Since I'm concerned with keeping a supply of veggie-steaks, turkee slices, fri-chik and the like on the shelf (we also buy frozen varieties but our refrigerator is small) I guess there must be something about meat that appeals to me -- unlike some vegetarians I know who would prefer to avoid any semblance of animal flesh. Or maybe it is just habit since we've only been vegetarians for about eight years. I'm used to meals planned around meat.

I always tended to prefer my meat to be disguised. Steaks I could live without. Invariably I'd order them "very well done." Forget rare. I wanted ash on the outside and the inside. I didn't even want to see pink in my steak. Blood on the plate turned my stomach.
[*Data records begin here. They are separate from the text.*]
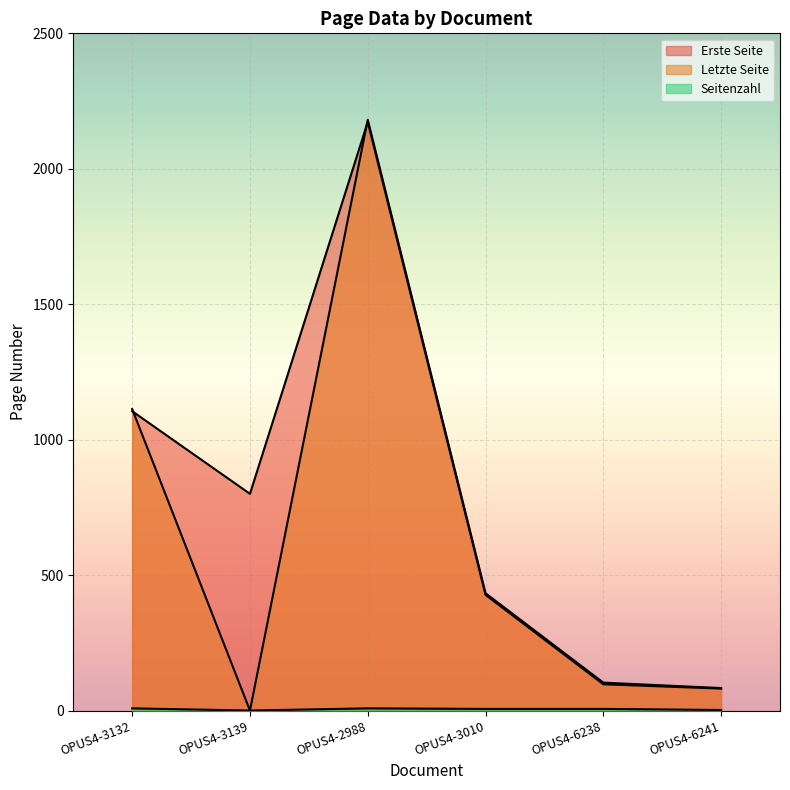

What is the difference between the highest and lowest values at OPUS4-3139?

800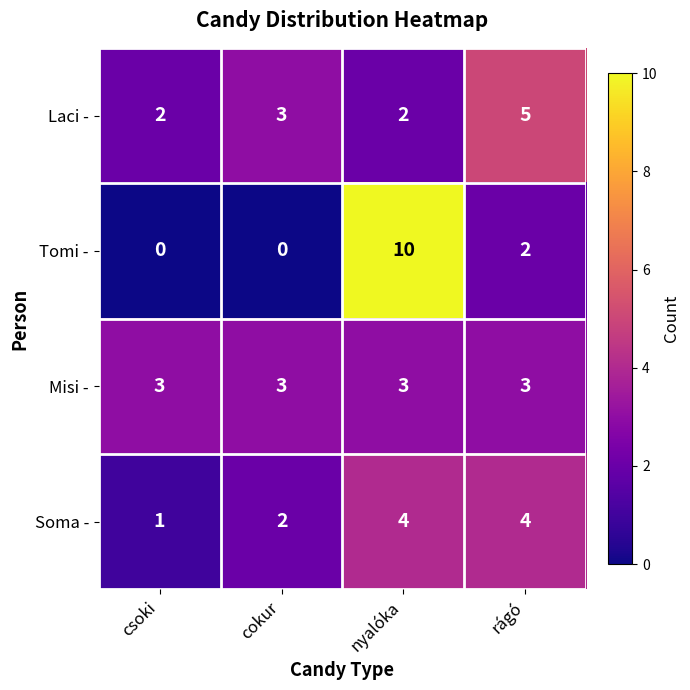

At which category is the sum across all series the highest?

nyalóka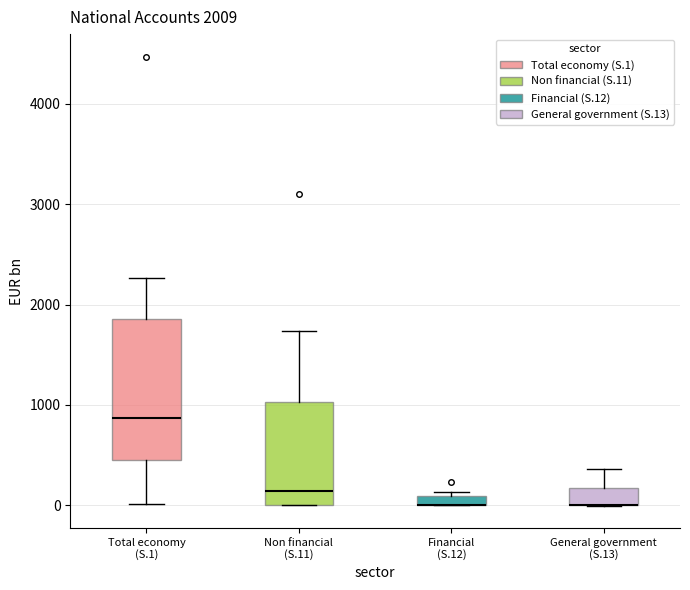

Which box is the tallest, from its lower edge to its upper edge?

Total economy (S.1)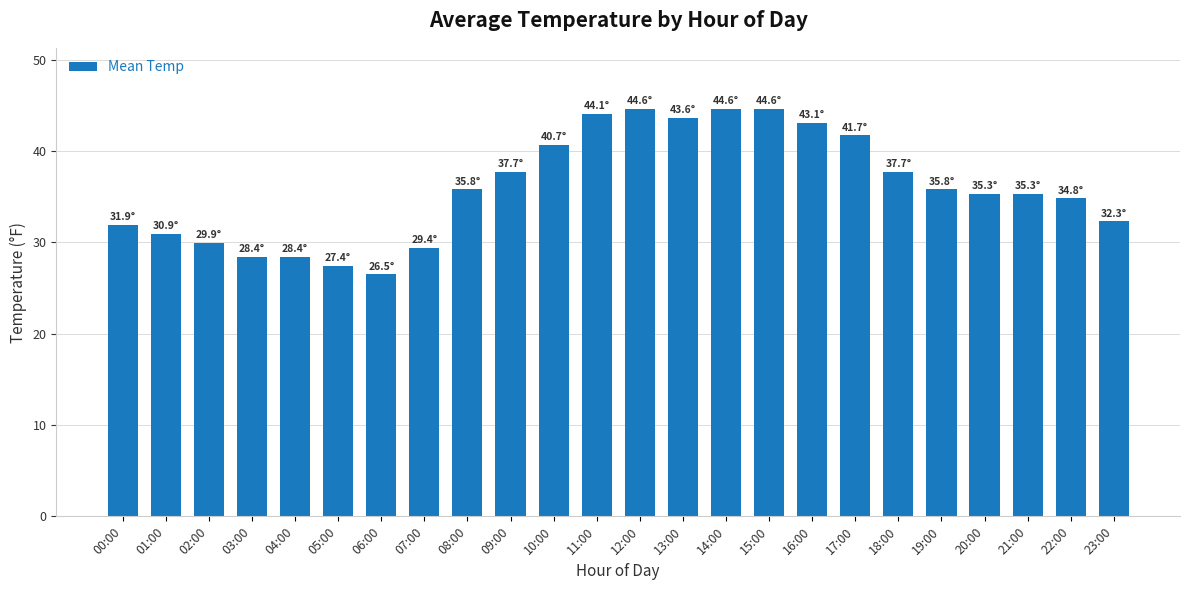

Which has a higher value, 22:00 or 12:00?

12:00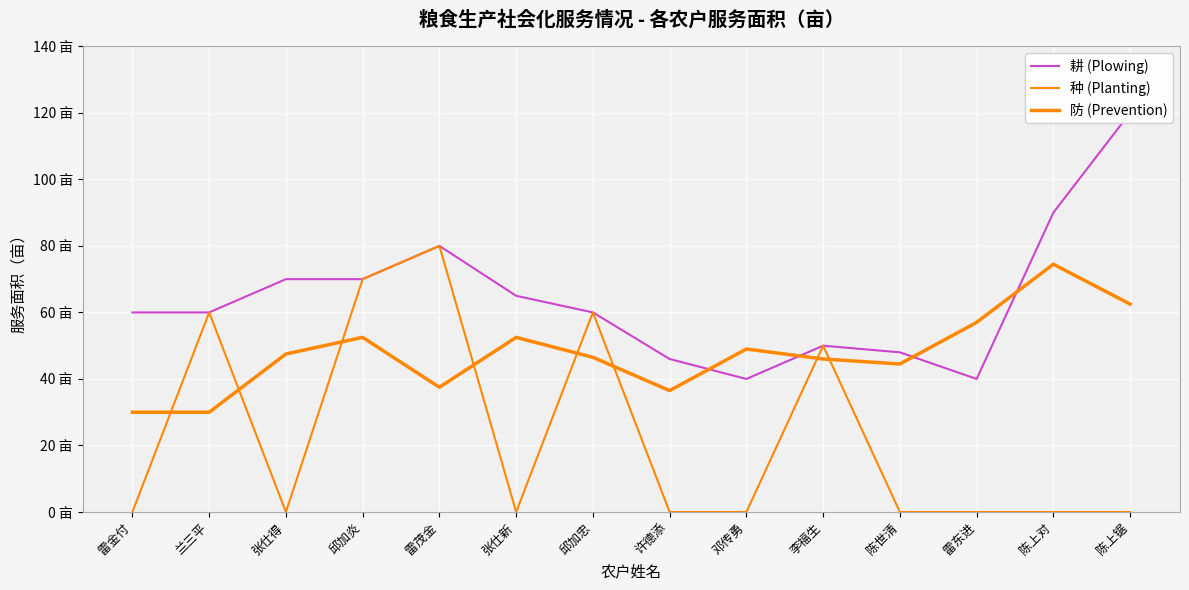

What is the label of the 3rd point from the left?

张仕得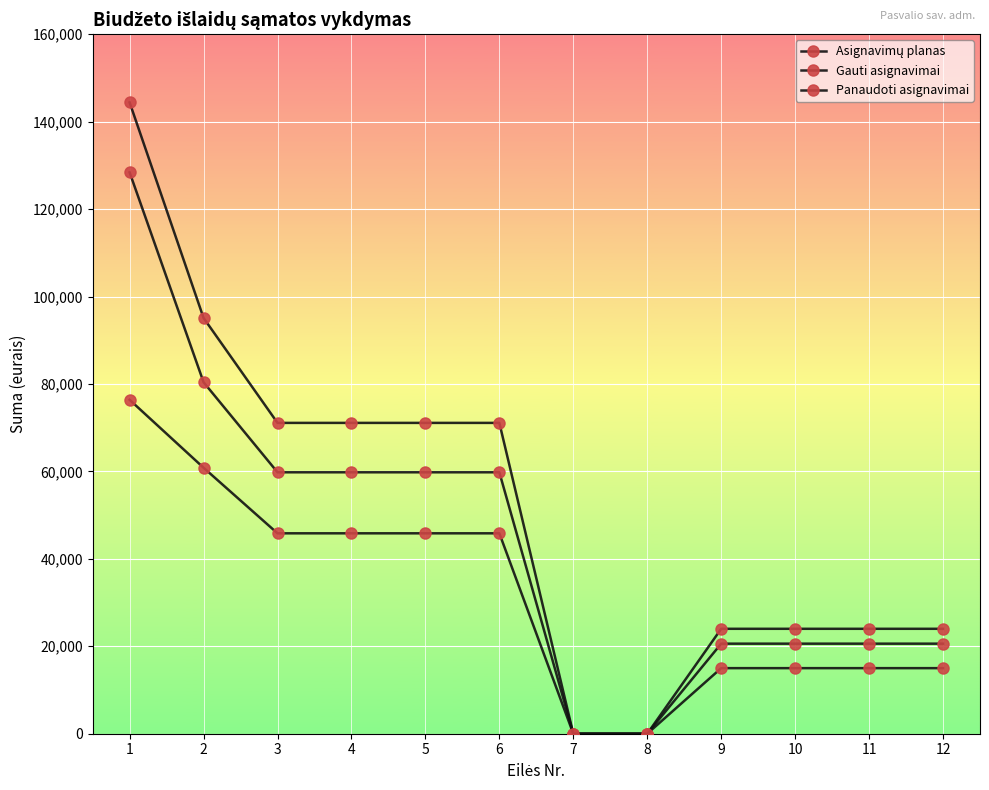

Does the chart have visible grid lines?

Yes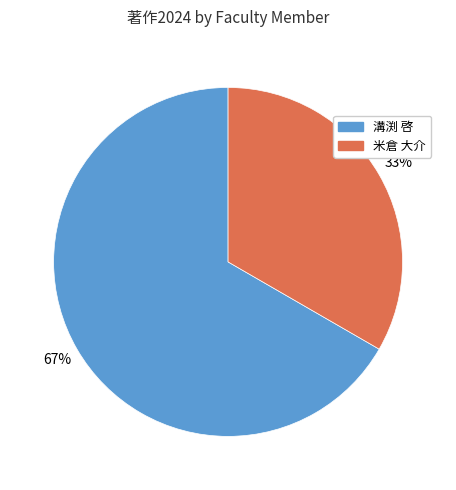

Is there a majority slice in this chart?

Yes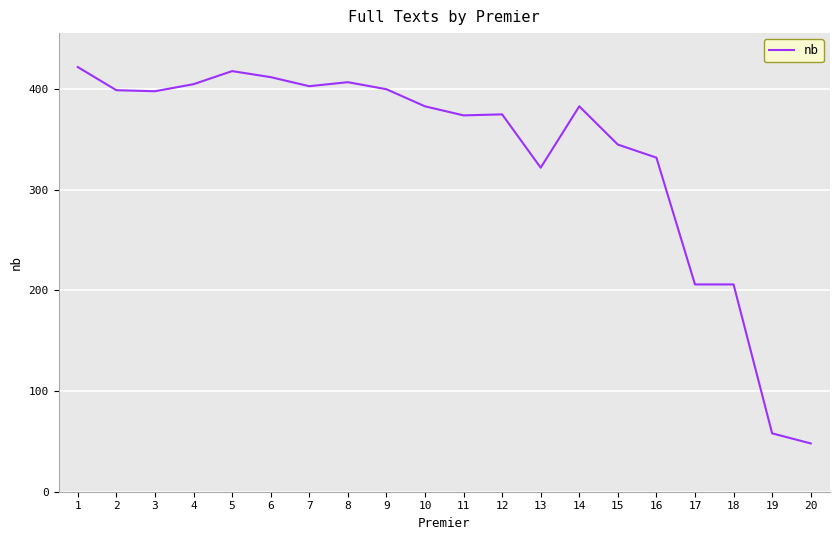

What is the difference between the values at 5 and 10?

35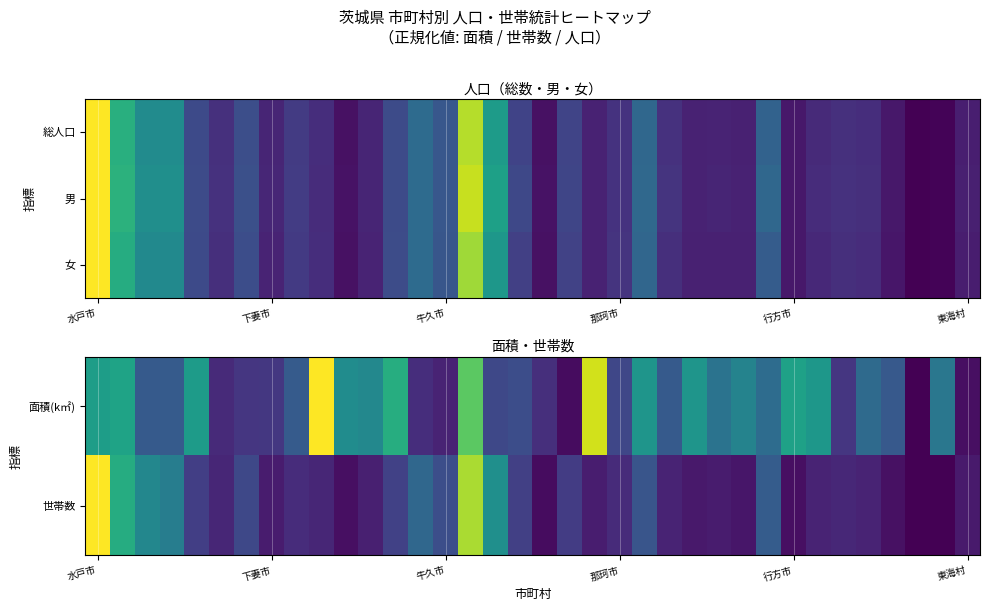

Which category has the highest value in the 世帯数 series?

水戸市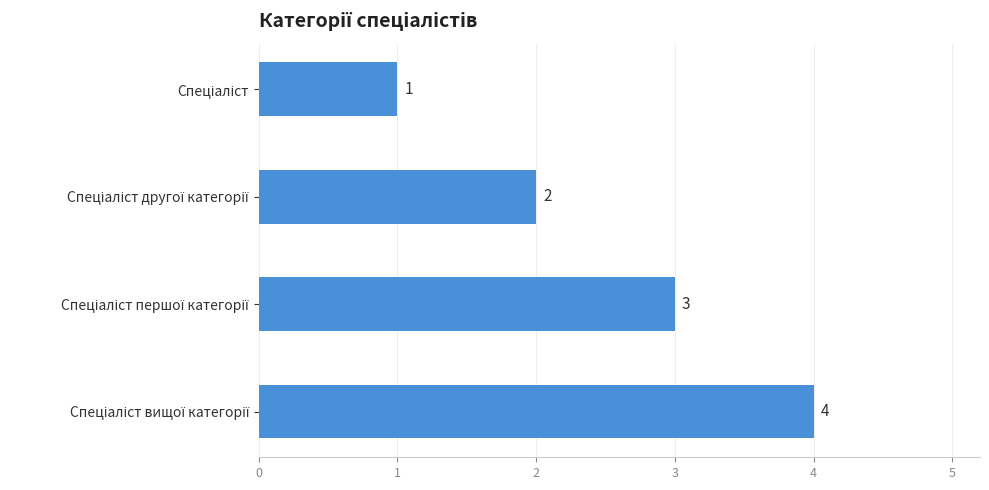

How many distinct data groups are displayed?

1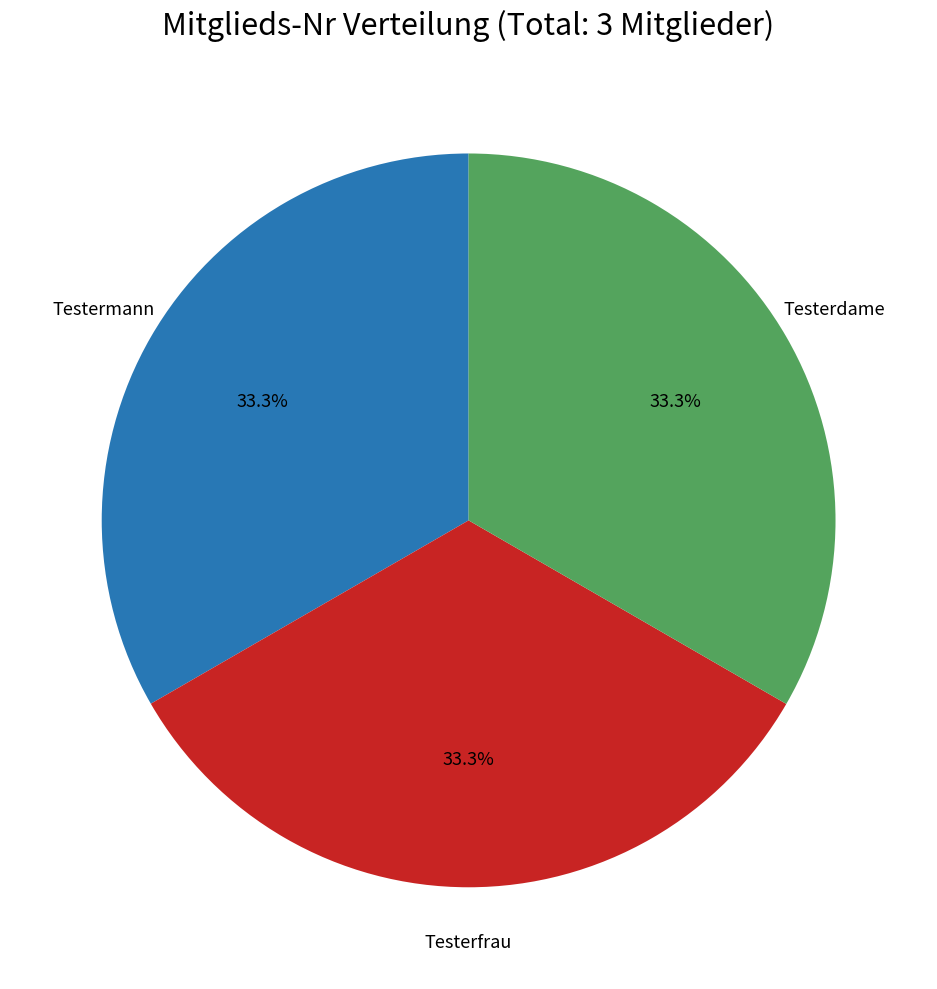

Is there a majority slice in this chart?

No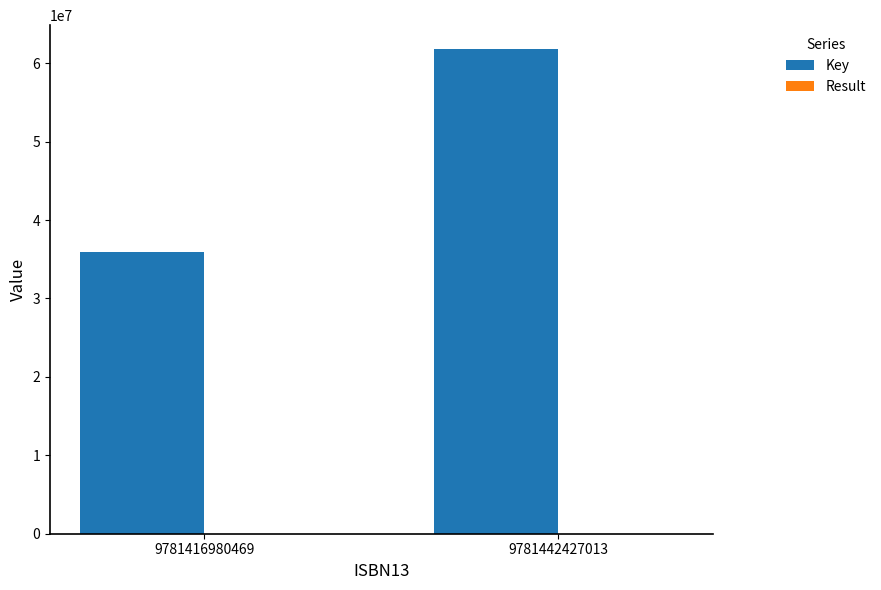

What is the maximum value for Key?

61769244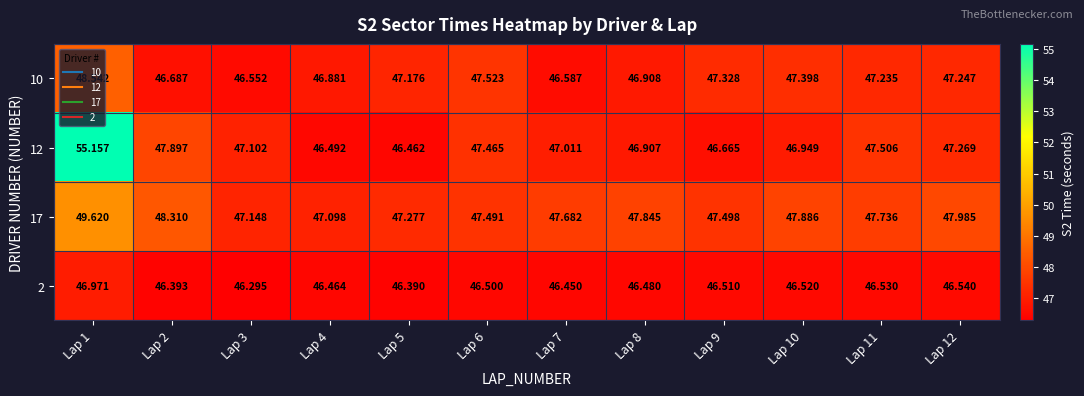

Rank the series by their maximum value, from lowest to highest.

2, 10, 17, 12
What I liked were unnatural meats: Luncheon meats, hotdogs, bacon, sausages, Slim Jims. Meats that derived most of their taste from spices. Or fairly flavorless meat, like chicken, in some sort of sauce, or meat surrounded with complimenatry foods -- tomatos with bacon in a BLT, for instance.

Food is mostly context, I think. A strip of fake bacon, by itself, might not be very convincing, but put it next to a fried egg and hash browns and you have breakfast. The imposter is occupying a niche that needs to be filled. The taste buds might know better, but the mind sketches in the flavor it expects.